Reproduce, with no edits, the line that contains "un numero hexadecimal" and all the lines that follow it, ending with the last line of the records.
═══ INPUT FOR THIS TASK ═══
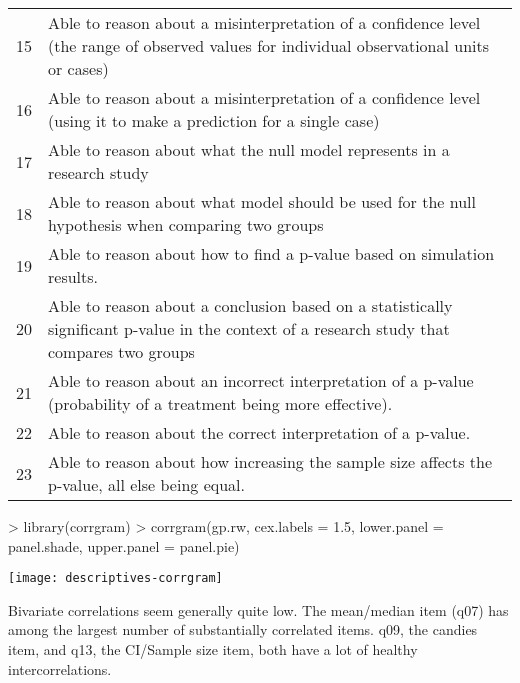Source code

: \documentclass[11pt]{article}
\begin{document}
\begin{center}
\begin{tabular}{rl}
15 & Able to reason about a misinterpretation of a confidence level (the range of observed values for individual observational units or cases)\\
16 & Able to reason about a misinterpretation of a confidence level (using it to make a prediction for a single case)\\
17 & Able to reason about what the null model represents in a research study\\
18 & Able to reason about what model should be used for the null hypothesis when comparing two groups\\
19 & Able to reason about how to find a p-value based on simulation results.\\
20 & Able to reason about a conclusion based on a statistically significant p-value in the context of a research study that compares two groups\\
21 & Able to reason about an incorrect interpretation of a p-value (probability of a treatment being more effective).\\
22 & Able to reason about the correct interpretation of a p-value.\\
23 & Able to reason about how increasing the sample size affects the p-value, all else being equal.\\
\end{tabular}
\end{center}

\begin{Schunk}
\begin{Sinput}
> library(corrgram)
> corrgram(gp.rw, cex.labels = 1.5, lower.panel = panel.shade, upper.panel = panel.pie)
\end{Sinput}
\end{Schunk}
\texttt{[image: descriptives-corrgram]}

Bivariate correlations seem generally quite low.  The mean/median item (q07) has among the largest number of substantially correlated items.  q09, the candies item, and q13, the CI/Sample size item, both have a lot of healthy intercorrelations.
\end{document}

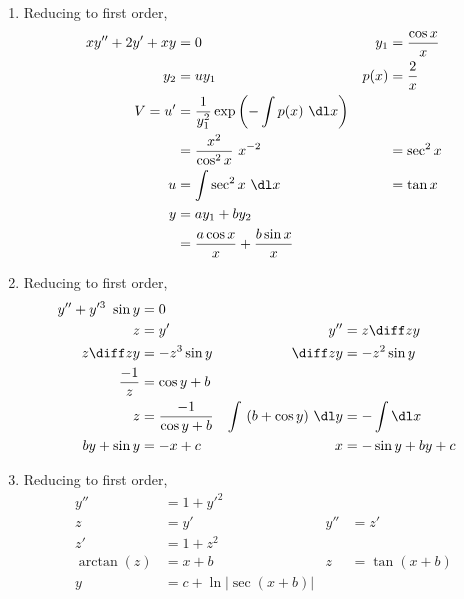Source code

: \begin{enumerate}
    \item Reducing to first order,
          \begin{align}
              xy'' + 2y' + xy & = 0                                                        & y_{1} & = \frac{\cos x}{x} \\
              y_{2}           & = uy_{1}                                                   & p(x)  & = \frac{2}{x}      \\
              V = u'          & = \frac{1}{y_{1}^{2}} \exp\left( -\int p(x)\ \dl x \right)                              \\
                              & = \frac{x^{2}}{\cos ^{2}x}\ x^{-2}                         &       & = \sec ^{2}x       \\
              u               & = \int \sec ^{2}x\ \dl x                                   &       & = \tan x           \\
              y               & = ay_{1} + by_{2}                                                                       \\
                              & = \frac{a\cos x}{x} + \frac{b\sin x}{x}
          \end{align}

    \item Reducing to first order,
          \begin{align}
              y'' + y'^{3}\ \sin y & = 0                                                                    \\
              z                    & = y'                   & y''                       & = z \diff zy      \\
              z\diff zy            & = -z^{3}\sin y         & \diff zy                  & = -z^{2}\sin y    \\
              \frac{-1}{z}         & = \cos y + b                                                           \\
              z                    & =\frac{-1}{\cos y + b} & \int\ (b + \cos y)\ \dl y & = -\int \dl x     \\
              by + \sin y          & = -x +c                & x                         & = -\sin y +by + c
          \end{align}

    \item Reducing to first order,
          \begin{align}
              y''        & = 1 + y'^{2}                                   \\
              z          & = y'                     & y'' & = z'          \\
              z'         & = 1 + z^{2}                                    \\
              \arctan(z) & = x + b                  & z   & = \tan(x + b) \\
              y          & = c + \ln |\sec (x + b)|
          \end{align}


\end{enumerate}
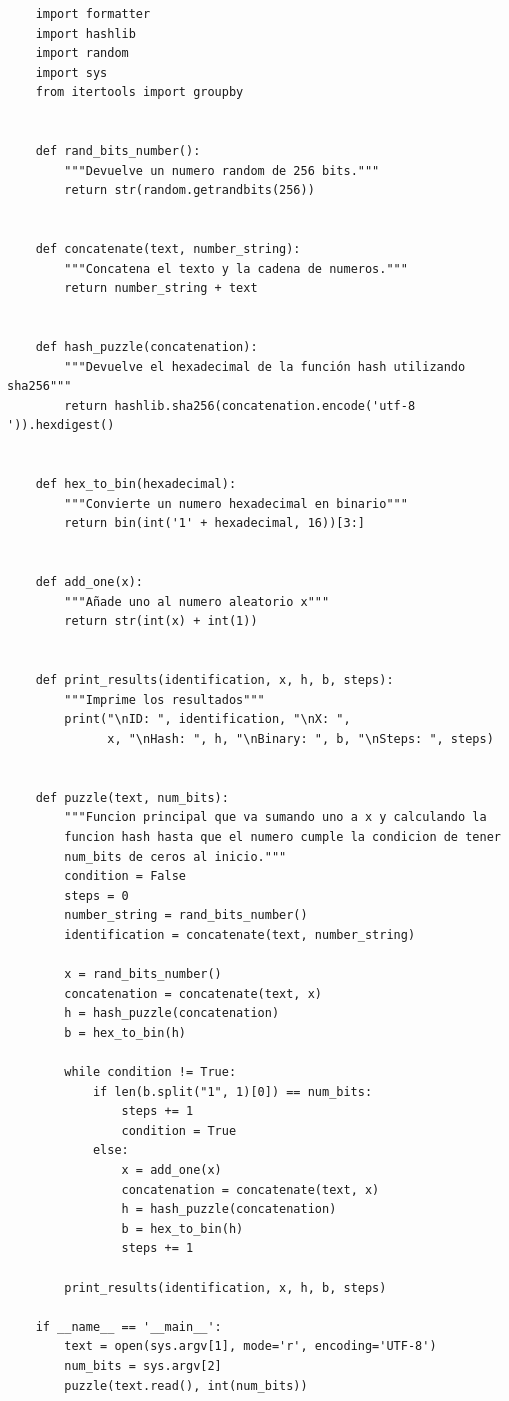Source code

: \documentclass[10pt,a4paper,spanish]{report}
\begin{document}
\begin{verbatim}
	import formatter
	import hashlib
	import random
	import sys
	from itertools import groupby


	def rand_bits_number():
		"""Devuelve un numero random de 256 bits."""
	    return str(random.getrandbits(256))


	def concatenate(text, number_string):
		"""Concatena el texto y la cadena de numeros."""
	    return number_string + text


	def hash_puzzle(concatenation):
		"""Devuelve el hexadecimal de la función hash utilizando sha256"""
	    return hashlib.sha256(concatenation.encode('utf-8 ')).hexdigest()


	def hex_to_bin(hexadecimal):
		"""Convierte un numero hexadecimal en binario"""
	    return bin(int('1' + hexadecimal, 16))[3:]


	def add_one(x):
		"""Añade uno al numero aleatorio x"""
	    return str(int(x) + int(1))


	def print_results(identification, x, h, b, steps):
		"""Imprime los resultados"""
	    print("\nID: ", identification, "\nX: ",
	          x, "\nHash: ", h, "\nBinary: ", b, "\nSteps: ", steps)


	def puzzle(text, num_bits):
		"""Funcion principal que va sumando uno a x y calculando la
		funcion hash hasta que el numero cumple la condicion de tener
		num_bits de ceros al inicio."""
	    condition = False
	    steps = 0
	    number_string = rand_bits_number()
	    identification = concatenate(text, number_string)

	    x = rand_bits_number()
	    concatenation = concatenate(text, x)
	    h = hash_puzzle(concatenation)
	    b = hex_to_bin(h)

	    while condition != True:
	        if len(b.split("1", 1)[0]) == num_bits:
	            steps += 1
	            condition = True
	        else:
	            x = add_one(x)
	            concatenation = concatenate(text, x)
	            h = hash_puzzle(concatenation)
	            b = hex_to_bin(h)
	            steps += 1

	    print_results(identification, x, h, b, steps)

	if __name__ == '__main__':
	    text = open(sys.argv[1], mode='r', encoding='UTF-8')
	    num_bits = sys.argv[2]
	    puzzle(text.read(), int(num_bits))
\end{verbatim}

\end{document}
═══
— ANSWER FOR THE TASK —
		"""Convierte un numero hexadecimal en binario"""
	    return bin(int('1' + hexadecimal, 16))[3:]


	def add_one(x):
		"""Añade uno al numero aleatorio x"""
	    return str(int(x) + int(1))


	def print_results(identification, x, h, b, steps):
		"""Imprime los resultados"""
	    print("\nID: ", identification, "\nX: ",
	          x, "\nHash: ", h, "\nBinary: ", b, "\nSteps: ", steps)


	def puzzle(text, num_bits):
		"""Funcion principal que va sumando uno a x y calculando la
		funcion hash hasta que el numero cumple la condicion de tener
		num_bits de ceros al inicio."""
	    condition = False
	    steps = 0
	    number_string = rand_bits_number()
	    identification = concatenate(text, number_string)

	    x = rand_bits_number()
	    concatenation = concatenate(text, x)
	    h = hash_puzzle(concatenation)
	    b = hex_to_bin(h)

	    while condition != True:
	        if len(b.split("1", 1)[0]) == num_bits:
	            steps += 1
	            condition = True
	        else:
	            x = add_one(x)
	            concatenation = concatenate(text, x)
	            h = hash_puzzle(concatenation)
	            b = hex_to_bin(h)
	            steps += 1

	    print_results(identification, x, h, b, steps)

	if __name__ == '__main__':
	    text = open(sys.argv[1], mode='r', encoding='UTF-8')
	    num_bits = sys.argv[2]
	    puzzle(text.read(), int(num_bits))
\end{verbatim}

\end{document}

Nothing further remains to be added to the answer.